[Start of Attachment]

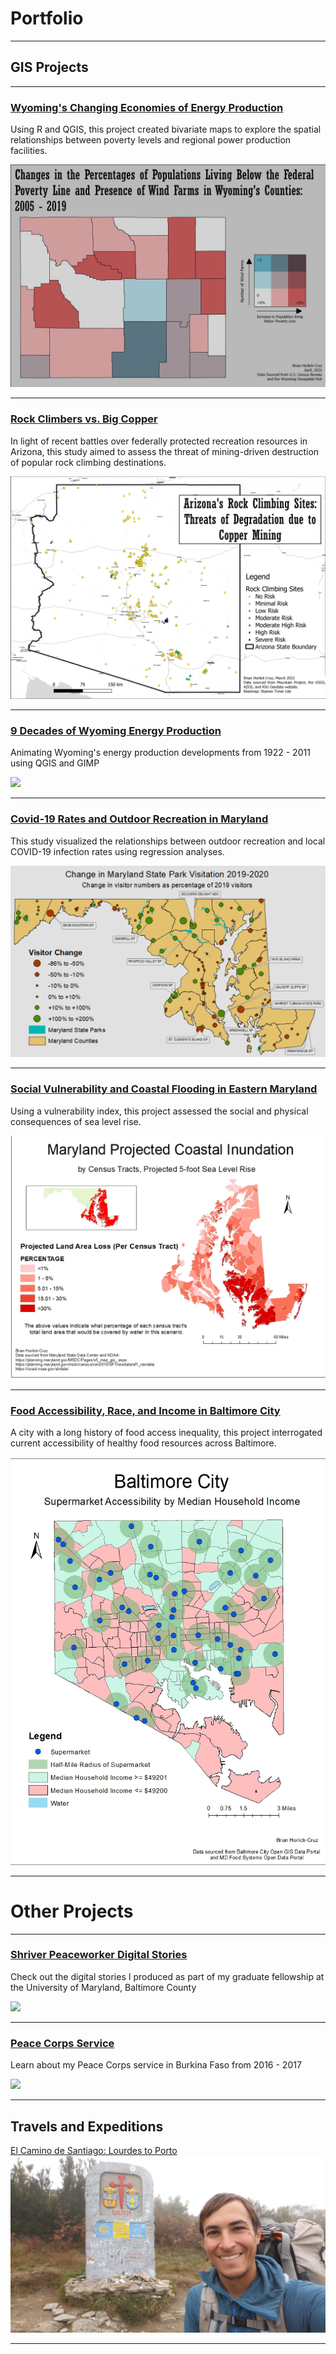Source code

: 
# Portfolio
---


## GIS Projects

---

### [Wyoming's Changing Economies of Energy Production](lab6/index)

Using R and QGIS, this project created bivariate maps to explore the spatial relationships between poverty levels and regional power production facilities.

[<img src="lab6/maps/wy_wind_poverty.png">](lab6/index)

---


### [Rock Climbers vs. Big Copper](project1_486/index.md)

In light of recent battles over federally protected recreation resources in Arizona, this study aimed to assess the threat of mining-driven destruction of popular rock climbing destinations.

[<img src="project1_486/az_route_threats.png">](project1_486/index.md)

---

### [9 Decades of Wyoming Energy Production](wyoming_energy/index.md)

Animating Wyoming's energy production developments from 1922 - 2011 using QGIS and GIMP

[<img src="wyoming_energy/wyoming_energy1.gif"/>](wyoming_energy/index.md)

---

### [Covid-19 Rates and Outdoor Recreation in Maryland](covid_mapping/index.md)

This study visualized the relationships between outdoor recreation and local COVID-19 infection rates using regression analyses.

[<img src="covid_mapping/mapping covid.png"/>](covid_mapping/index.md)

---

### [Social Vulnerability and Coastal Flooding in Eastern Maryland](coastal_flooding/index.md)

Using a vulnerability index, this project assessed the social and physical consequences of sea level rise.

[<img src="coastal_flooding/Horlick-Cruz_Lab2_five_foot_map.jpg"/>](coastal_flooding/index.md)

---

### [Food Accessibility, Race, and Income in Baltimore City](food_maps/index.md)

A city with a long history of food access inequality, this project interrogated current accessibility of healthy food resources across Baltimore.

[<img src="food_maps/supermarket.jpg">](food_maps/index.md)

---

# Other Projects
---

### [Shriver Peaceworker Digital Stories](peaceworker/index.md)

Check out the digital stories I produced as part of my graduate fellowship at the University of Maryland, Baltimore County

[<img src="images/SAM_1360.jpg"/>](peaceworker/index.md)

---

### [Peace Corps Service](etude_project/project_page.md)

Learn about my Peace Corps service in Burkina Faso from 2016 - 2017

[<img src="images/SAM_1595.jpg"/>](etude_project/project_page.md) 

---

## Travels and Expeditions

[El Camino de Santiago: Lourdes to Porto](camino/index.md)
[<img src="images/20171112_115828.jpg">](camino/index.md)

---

[End of Attachment]
[Start of Attachment]

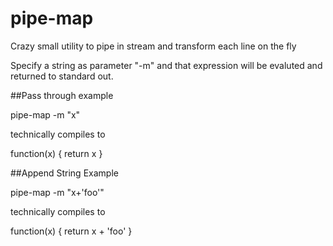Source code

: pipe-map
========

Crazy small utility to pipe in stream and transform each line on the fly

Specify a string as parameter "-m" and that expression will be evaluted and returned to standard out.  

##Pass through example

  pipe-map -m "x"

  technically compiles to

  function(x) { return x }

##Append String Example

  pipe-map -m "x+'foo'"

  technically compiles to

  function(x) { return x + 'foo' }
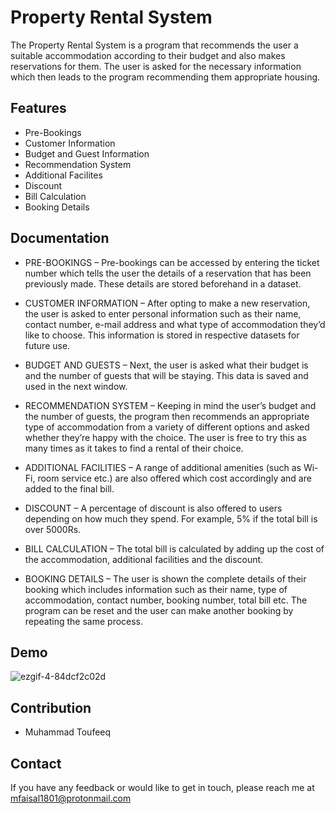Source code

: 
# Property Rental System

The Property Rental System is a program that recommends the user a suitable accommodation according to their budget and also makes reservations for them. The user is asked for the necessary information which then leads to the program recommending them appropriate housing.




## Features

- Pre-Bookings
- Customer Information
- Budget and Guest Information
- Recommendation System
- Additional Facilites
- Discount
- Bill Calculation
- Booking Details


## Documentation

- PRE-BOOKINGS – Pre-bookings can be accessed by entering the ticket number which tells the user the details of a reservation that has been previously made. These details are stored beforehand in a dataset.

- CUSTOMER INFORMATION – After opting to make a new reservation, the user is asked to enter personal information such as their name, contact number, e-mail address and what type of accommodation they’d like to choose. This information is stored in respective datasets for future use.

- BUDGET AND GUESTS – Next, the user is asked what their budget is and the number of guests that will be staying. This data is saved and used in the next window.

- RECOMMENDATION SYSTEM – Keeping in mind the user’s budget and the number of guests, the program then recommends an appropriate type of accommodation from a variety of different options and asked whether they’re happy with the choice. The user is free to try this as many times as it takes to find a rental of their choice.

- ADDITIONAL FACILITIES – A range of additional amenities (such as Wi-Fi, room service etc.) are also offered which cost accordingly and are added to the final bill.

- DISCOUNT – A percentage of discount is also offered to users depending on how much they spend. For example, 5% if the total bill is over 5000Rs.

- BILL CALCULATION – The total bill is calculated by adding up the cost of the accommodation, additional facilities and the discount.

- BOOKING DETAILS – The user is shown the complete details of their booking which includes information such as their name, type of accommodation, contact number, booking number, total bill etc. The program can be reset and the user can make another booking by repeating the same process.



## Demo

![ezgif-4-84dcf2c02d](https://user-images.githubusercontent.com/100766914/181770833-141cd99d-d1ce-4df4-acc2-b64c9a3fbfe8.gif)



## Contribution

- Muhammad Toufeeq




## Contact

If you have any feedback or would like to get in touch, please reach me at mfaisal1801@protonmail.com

[End of Attachment]

**Requirement**:
Your reply should consist of one number: how many lines of the material above include the word "they".

**Expected output**:
3